You really achieved the effect of light radiating from the center, congratulations on this labor of love which has a manly vibe also. I just found your post on Sew Cute Tuesday and like what you do.

Jenny Lyon said...

And it's gorgeous! What a touching story about its making. I hoe you are proud of it! Straight stitching with the walking foot can be very painful in my opinion. But the way you did it, especially with the radiating lines, really does add to the quilt. Bravo!

Shelor Robin said...

Beautiful quilt--if only people knew how much REALLY goes into one! Thanks for the step by step of your quilting.

Karen Edgecombe said...

Your binding does not look wretched, but for the future, on machine bindings, sew in the wrong side first. When you turn to the right side, No missed places. Sew with a pretty stitch on right side.

Rebecca Grace said...

Thanks, Karen, that makes sense. I just automatically stitched it to the front first, the way I always do when I slip stitch the binding to the back by hand. Did you notice that I chose not to include any close ups of the binding from the back side?! Ah well, I did my best that day. Next time I will know how to do it better.

Cheryl's Teapots2Quilting said...

Great quilt. Yes, they all take many hours to make/create.
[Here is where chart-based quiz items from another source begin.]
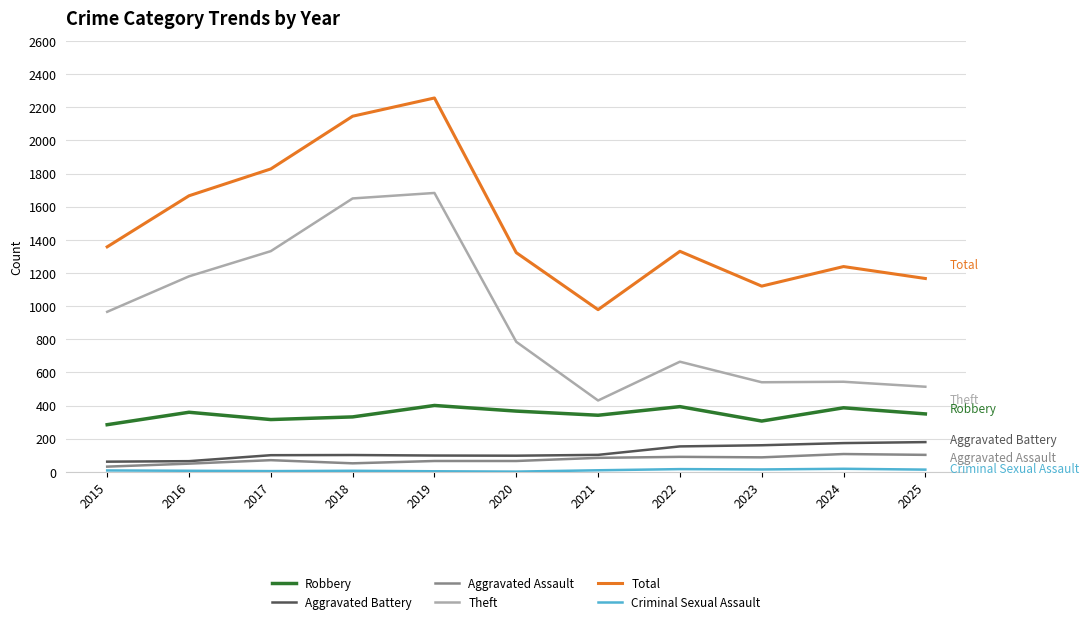

Count the number of categories in the chart.

11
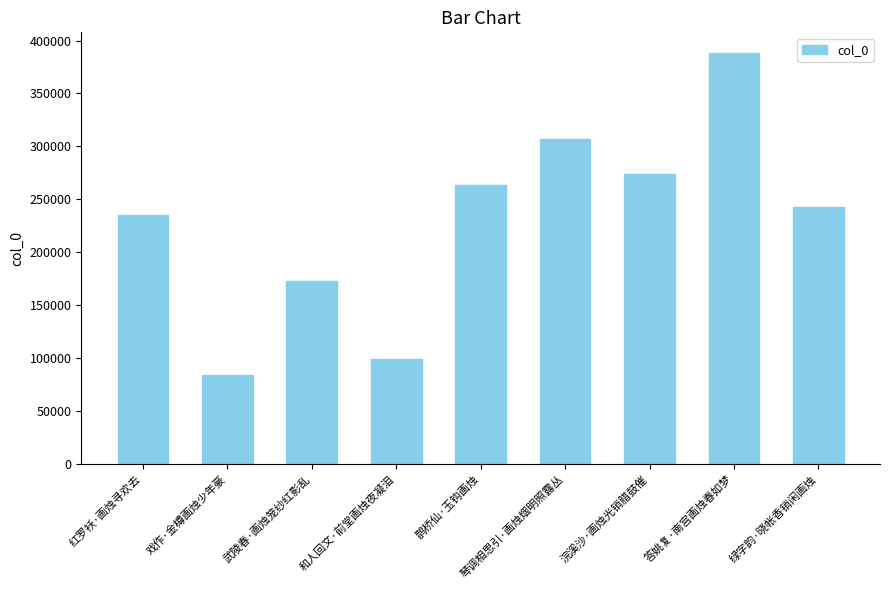

Reading left to right, what are all the values shown in this chart?

235179	83718	172813	98936	263803	306996	273920	388330	242335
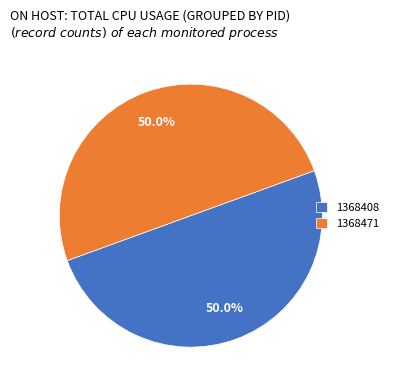

To the nearest percent, what is the average slice percentage?

50%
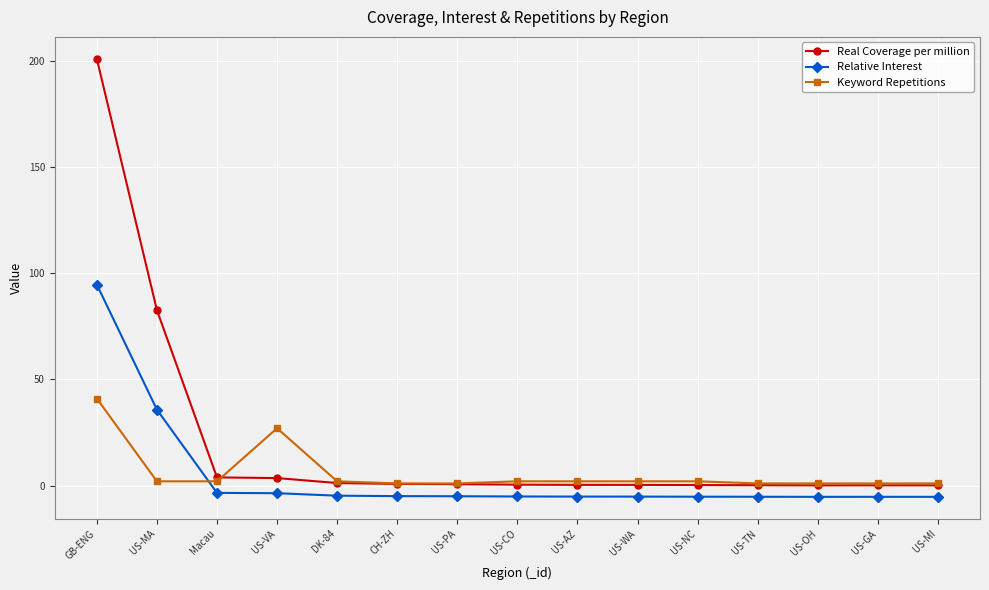

What is the spread (max minus min) of values at US-OH?

6.3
Kate @ Smiles From Kate said...

Your quilt is lovely, and I really enjoyed reading about the process of making it, and why you made your decisions. For me, the story is as important as the quilt. Thank you for sharing.
Smiles
Kate

Christine Slaughter said...

Wow, what a spectacular quilt! It's really amazing when you add up all of the time that goes into making a quilt, even the things most people don't think about including the thought of incorporating a them, how to design it, and how to quilt it! You've done beautiful work here, this quilt is absolutely stunning!

Colleen Potter said...

beautiful radiant quilt, it certainly ticks all the request boxes and then some ! It looks like more than 80 hours to me.

Snowcatcher said...

Wow, the colors are really spectacular, so sunny and bright. I love your adaptation of Amy's quilt, which also is awesome. You've really given it some spunk!

Leanne Parsons said...

Wow! This is really beautiful. It is amazing how many hours go into even 'simple' quilting, but I'd say it was worth it! I hope Bobby likes his quilt :) Thanks for linking to TGIFF!